▸ Task
Beneath this line is the data. Output exactly the lines from the line with "M 0,750 L 37,772 L 0,835 Z" to the line with "1021,21 1013,8 999,0", both ends included, and nothing more.

▸ Data for processing
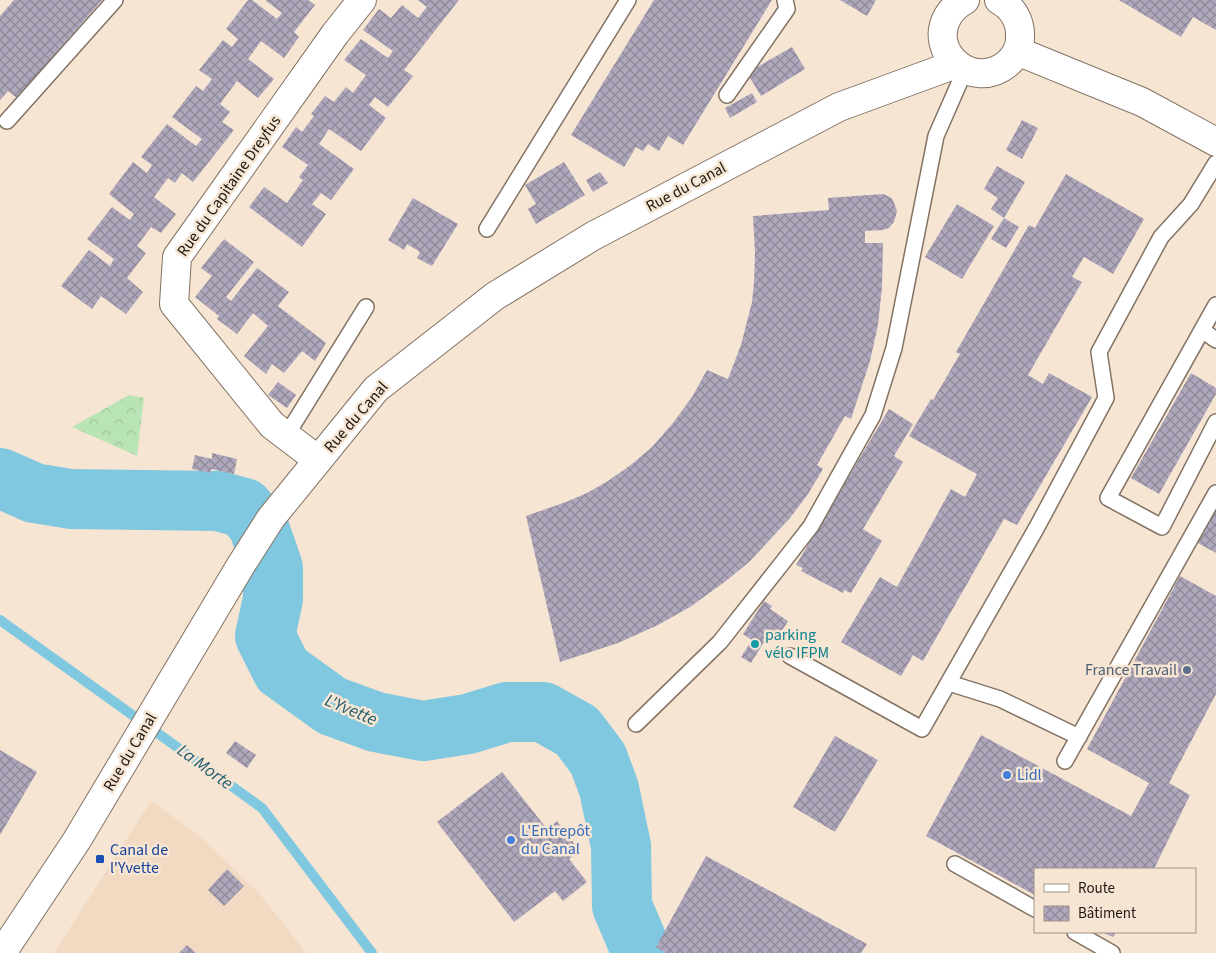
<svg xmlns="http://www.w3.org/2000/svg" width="1216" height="953" font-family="'Source Sans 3',sans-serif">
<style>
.built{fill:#f1d9c2}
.park{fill:url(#park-crowns)}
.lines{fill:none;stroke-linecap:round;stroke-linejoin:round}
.stream{stroke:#7fc8df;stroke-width:10}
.river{stroke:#7fc8df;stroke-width:60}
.building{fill:url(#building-cross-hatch)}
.service-casing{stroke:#827263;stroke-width:18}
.minor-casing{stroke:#827263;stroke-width:30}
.tertiary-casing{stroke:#827263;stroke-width:30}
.secondary-casing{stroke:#827263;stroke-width:30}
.service{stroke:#fff;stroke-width:15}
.minor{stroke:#fff;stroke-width:28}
.tertiary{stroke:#fff;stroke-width:28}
.secondary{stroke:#fff;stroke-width:28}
.culture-dot{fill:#0f9aa8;stroke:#f7e5d4;stroke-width:2}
.service-dot{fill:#5c6f8a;stroke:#f7e5d4;stroke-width:2}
.shop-dot{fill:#3f7fe0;stroke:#f7e5d4;stroke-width:2}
.transit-dot{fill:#1a4fb4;stroke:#f7e5d4;stroke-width:2}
.labels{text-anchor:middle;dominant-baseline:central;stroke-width:5;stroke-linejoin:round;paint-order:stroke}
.street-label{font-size:16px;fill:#1e1812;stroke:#f7e5d4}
.culture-label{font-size:16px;fill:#0d838f;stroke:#f7e5d4;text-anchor:start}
.service-label{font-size:16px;fill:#4e5e75;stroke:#f7e5d4;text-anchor:end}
.shop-label{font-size:16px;fill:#366cbe;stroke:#f7e5d4;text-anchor:start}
.transit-label{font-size:16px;fill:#164399;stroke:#f7e5d4;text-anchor:start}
.water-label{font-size:18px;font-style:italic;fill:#245f70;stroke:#f7e5d4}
</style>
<defs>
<pattern id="park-crowns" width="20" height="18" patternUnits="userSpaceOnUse" patternTransform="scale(1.25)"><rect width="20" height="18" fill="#b9e4b5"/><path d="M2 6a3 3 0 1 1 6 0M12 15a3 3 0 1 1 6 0" fill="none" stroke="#9fc39b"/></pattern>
<pattern id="building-cross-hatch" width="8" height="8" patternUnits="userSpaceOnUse" patternTransform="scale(1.25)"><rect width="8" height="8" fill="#afa8bd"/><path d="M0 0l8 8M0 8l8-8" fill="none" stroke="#8e8898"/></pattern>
</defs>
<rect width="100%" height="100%" fill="#f7e5d4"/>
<path class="built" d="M 151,801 L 199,835 L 260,894 L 306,953 L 54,953 Z"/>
<path class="park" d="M 129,395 L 144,398 L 137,456 L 72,427 Z"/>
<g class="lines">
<path class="stream" d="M 0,620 L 262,808 L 372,953"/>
<path class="river" d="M 0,478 L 34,493 L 71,499 L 218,501 L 244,508 L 258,525 L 273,568 L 273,599 L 265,636 L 282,670 L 332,706 L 376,722 L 423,731 L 468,724 L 507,712 L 543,712 L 577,731 L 598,759 L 609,789 L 621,846 L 622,906 L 642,953"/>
</g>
<path class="building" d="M 14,0 L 102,0 L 17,98 L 8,91 L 0,100 L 0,16 Z
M 248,0 L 252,0 L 277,19 L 282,13 L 265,0 L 308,0 L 315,5 L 294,32 L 299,37 L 284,58 L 261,41 L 248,59 L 274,79 L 258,98 L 237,81 L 220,104 L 230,112 L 222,122 L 234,130 L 193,182 L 182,173 L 175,183 L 168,178 L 154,197 L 176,214 L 161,233 L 151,227 L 137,246 L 146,253 L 127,278 L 143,292 L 126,314 L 101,296 L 92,309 L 61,286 L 89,250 L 110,266 L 114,259 L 87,239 L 112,207 L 130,220 L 134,214 L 109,194 L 133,162 L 147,173 L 152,165 L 141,157 L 167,124 L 196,146 L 202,139 L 172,117 L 196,86 L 203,91 L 212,79 L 199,70 L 223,40 L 232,47 L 238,39 L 226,29 Z
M 418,0 L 459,0 L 404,70 L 413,76 L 388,107 L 375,97 L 369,105 L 386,118 L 361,151 L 329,129 L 319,144 L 354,169 L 331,200 L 321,193 L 312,204 L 326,214 L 302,247 L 249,207 L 264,187 L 287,203 L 303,180 L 299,177 L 308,165 L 282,147 L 296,127 L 302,132 L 314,116 L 311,114 L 325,96 L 334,102 L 346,87 L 353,93 L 366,75 L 344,60 L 361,39 L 388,58 L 393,51 L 363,30 L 379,9 L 391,18 L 402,5 L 418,18 L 427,7 Z
M 654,0 L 772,0 L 683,145 L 668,136 L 659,151 L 648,144 L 643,151 L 636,147 L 624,167 L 571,135 Z
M 840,0 L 876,0 L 867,16 Z
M 1119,0 L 1216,0 L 1216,30 L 1193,17 L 1181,37 Z
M 792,47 L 805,69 L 761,96 L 747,73 Z
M 752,93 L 757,102 L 730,118 L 725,108 Z
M 1022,120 L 1038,128 L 1022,159 L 1006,150 Z
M 564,162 L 585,195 L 536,224 L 528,209 L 536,204 L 525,185 Z
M 997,166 L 1025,182 L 1004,218 L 991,209 L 998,198 L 984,189 Z
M 600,172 L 608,183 L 593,192 L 586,180 Z
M 1066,174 L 1144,219 L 1113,274 L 1084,257 L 1072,277 L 1082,282 L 1028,375 L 1043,384 L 1049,373 L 1092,397 L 1017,525 L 1004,519 L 923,661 L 913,655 L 901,676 L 841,642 L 880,577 L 897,587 L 951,489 L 965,497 L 977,474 L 909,436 L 931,399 L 933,400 L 960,354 L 956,352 L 1029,225 L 1035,228 Z
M 883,194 L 890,197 L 893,200 L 897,211 L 894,222 L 889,228 L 883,230 L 865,231 L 865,243 L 883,243 L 882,287 L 878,325 L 870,361 L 851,419 L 845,416 L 817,465 L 823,469 L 808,494 L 790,518 L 749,562 L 726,581 L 690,607 L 658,625 L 618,643 L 560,662 L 526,516 L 566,502 L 587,493 L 608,481 L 632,464 L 652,447 L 673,423 L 692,397 L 707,370 L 728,379 L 741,345 L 752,302 L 754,283 L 755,252 L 753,216 L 829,210 L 828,198 Z
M 413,198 L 458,224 L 432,266 L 417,258 L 420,252 L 407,244 L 404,250 L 388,240 Z
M 957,204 L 994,226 L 962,279 L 925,257 Z
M 1004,218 L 1019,227 L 1006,248 L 991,239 Z
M 224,239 L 254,262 L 226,297 L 231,301 L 257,268 L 289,292 L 278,306 L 326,343 L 315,361 L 302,351 L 284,373 L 272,364 L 266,374 L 244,356 L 268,326 L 253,313 L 237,334 L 217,319 L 219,316 L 195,297 L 212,276 L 201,268 Z
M 1191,373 L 1216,388 L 1216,394 L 1159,494 L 1131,478 Z
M 278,382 L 296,395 L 287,408 L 268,395 Z
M 889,409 L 913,424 L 894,456 L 903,462 L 863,529 L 882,541 L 851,593 L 844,590 L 843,593 L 801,571 L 803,568 L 796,565 Z
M 212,453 L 237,459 L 234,474 L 211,469 L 210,473 L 192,469 L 195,455 L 212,459 Z
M 1216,510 L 1216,553 L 1198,543 Z
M 1180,576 L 1216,596 L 1216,694 L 1169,783 L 1190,795 L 1154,869 L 1035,869 L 1035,895 L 926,836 L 981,735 L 1131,816 L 1149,783 L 1087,749 Z
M 764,601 L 772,606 L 770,609 L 788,621 L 775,642 L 767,637 L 751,663 L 741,657 L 752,640 L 743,634 Z
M 835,736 L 878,760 L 835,832 L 793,807 Z
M 235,741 L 256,755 L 247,768 L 226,753 Z
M 0,750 L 37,772 L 0,835 Z
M 502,772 L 547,829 L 557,821 L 580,851 L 569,859 L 587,882 L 563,901 L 555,891 L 514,922 L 437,822 Z
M 706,856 L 867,944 L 861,953 L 666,953 L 656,947 Z
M 227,869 L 244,886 L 224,906 L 208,890 Z
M 1102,932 L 1116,932 L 1113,937 Z
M 187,945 L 196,953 L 179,953 Z"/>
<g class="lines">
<g class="service-casing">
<path id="service" d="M 727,95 L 787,9 L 785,0
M 7,121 L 115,0
M 487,229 L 628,0
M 1216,305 L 1108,498 L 1162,527 L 1216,422
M 1202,330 L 1216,340
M 286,436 L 366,307
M 790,656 L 922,729 L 1037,527 L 1106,398 L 1099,352 L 1161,237 L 1191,204 L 1216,163
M 949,683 L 1000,699 L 1079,737
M 636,724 L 720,642 L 783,562 L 811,526 L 873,415 L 894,348 L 936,136 L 965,70
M 1065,761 L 1216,493
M 955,864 L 1035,909
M 1075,932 L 1112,953"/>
</g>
<g class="minor-casing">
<path id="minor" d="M 318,460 L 272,425 L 174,304 L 177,257 L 335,34 L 362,0"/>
</g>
<g class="tertiary-casing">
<path id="tertiary" d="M 2,953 L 77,840 L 241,565 L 271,518 L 376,389 L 495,296 L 593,236 L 839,107 L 956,64"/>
</g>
<g class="secondary-casing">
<path id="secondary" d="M 965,0 C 958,4 952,9 948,16 C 927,51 972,92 1007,64 C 1014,58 1020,48 1020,38 C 1021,21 1013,8 999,0
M 1017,51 L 1142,102 L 1216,142"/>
</g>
<use href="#service" class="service"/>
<use href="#minor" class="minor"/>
<use href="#tertiary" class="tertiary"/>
<use href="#secondary" class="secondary"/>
</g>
<circle class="culture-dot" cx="755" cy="644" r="5"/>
<circle class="service-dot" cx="1187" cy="670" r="5"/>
<g class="shop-dot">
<circle cx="1007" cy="775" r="5"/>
<circle cx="511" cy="840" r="5"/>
</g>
<rect class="transit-dot" x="95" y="854" width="10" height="10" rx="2.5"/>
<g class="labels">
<g class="street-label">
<text transform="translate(229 186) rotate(-55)">Rue du Capitaine Dreyfus</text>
<text transform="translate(686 187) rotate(-28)">Rue du Canal</text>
<text transform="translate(356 417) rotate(-49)">Rue du Canal</text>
<text transform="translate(130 752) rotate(-59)">Rue du Canal</text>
</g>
<g class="culture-label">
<text x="765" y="635">parking<tspan x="765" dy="18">vélo IFPM</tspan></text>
</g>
<g class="service-label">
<text x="1177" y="670">France Travail</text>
</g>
<g class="shop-label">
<text x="1017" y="775">Lidl</text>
<text x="521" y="831">L'Entrepôt<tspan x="521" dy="18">du Canal</tspan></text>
</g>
<g class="transit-label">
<text x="110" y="850">Canal de<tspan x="110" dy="18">l'Yvette</tspan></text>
</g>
<g class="water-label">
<text transform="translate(351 710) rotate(23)">L'Yvette</text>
<text transform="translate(205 767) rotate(36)">La Morte</text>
</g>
</g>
<rect x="1034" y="868" width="162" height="65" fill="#f7e5d4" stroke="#a09386"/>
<rect x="1044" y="884" width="25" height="8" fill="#ffffff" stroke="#a09386"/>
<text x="1078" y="893" font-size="15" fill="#1e1812">Route</text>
<rect x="1044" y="906" width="25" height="15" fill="url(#building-cross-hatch)" stroke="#a09386"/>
<text x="1078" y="918" font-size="15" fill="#1e1812">Bâtiment</text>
</svg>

▸ Result
M 0,750 L 37,772 L 0,835 Z
M 502,772 L 547,829 L 557,821 L 580,851 L 569,859 L 587,882 L 563,901 L 555,891 L 514,922 L 437,822 Z
M 706,856 L 867,944 L 861,953 L 666,953 L 656,947 Z
M 227,869 L 244,886 L 224,906 L 208,890 Z
M 1102,932 L 1116,932 L 1113,937 Z
M 187,945 L 196,953 L 179,953 Z"/>
<g class="lines">
<g class="service-casing">
<path id="service" d="M 727,95 L 787,9 L 785,0
M 7,121 L 115,0
M 487,229 L 628,0
M 1216,305 L 1108,498 L 1162,527 L 1216,422
M 1202,330 L 1216,340
M 286,436 L 366,307
M 790,656 L 922,729 L 1037,527 L 1106,398 L 1099,352 L 1161,237 L 1191,204 L 1216,163
M 949,683 L 1000,699 L 1079,737
M 636,724 L 720,642 L 783,562 L 811,526 L 873,415 L 894,348 L 936,136 L 965,70
M 1065,761 L 1216,493
M 955,864 L 1035,909
M 1075,932 L 1112,953"/>
</g>
<g class="minor-casing">
<path id="minor" d="M 318,460 L 272,425 L 174,304 L 177,257 L 335,34 L 362,0"/>
</g>
<g class="tertiary-casing">
<path id="tertiary" d="M 2,953 L 77,840 L 241,565 L 271,518 L 376,389 L 495,296 L 593,236 L 839,107 L 956,64"/>
</g>
<g class="secondary-casing">
<path id="secondary" d="M 965,0 C 958,4 952,9 948,16 C 927,51 972,92 1007,64 C 1014,58 1020,48 1020,38 C 1021,21 1013,8 999,0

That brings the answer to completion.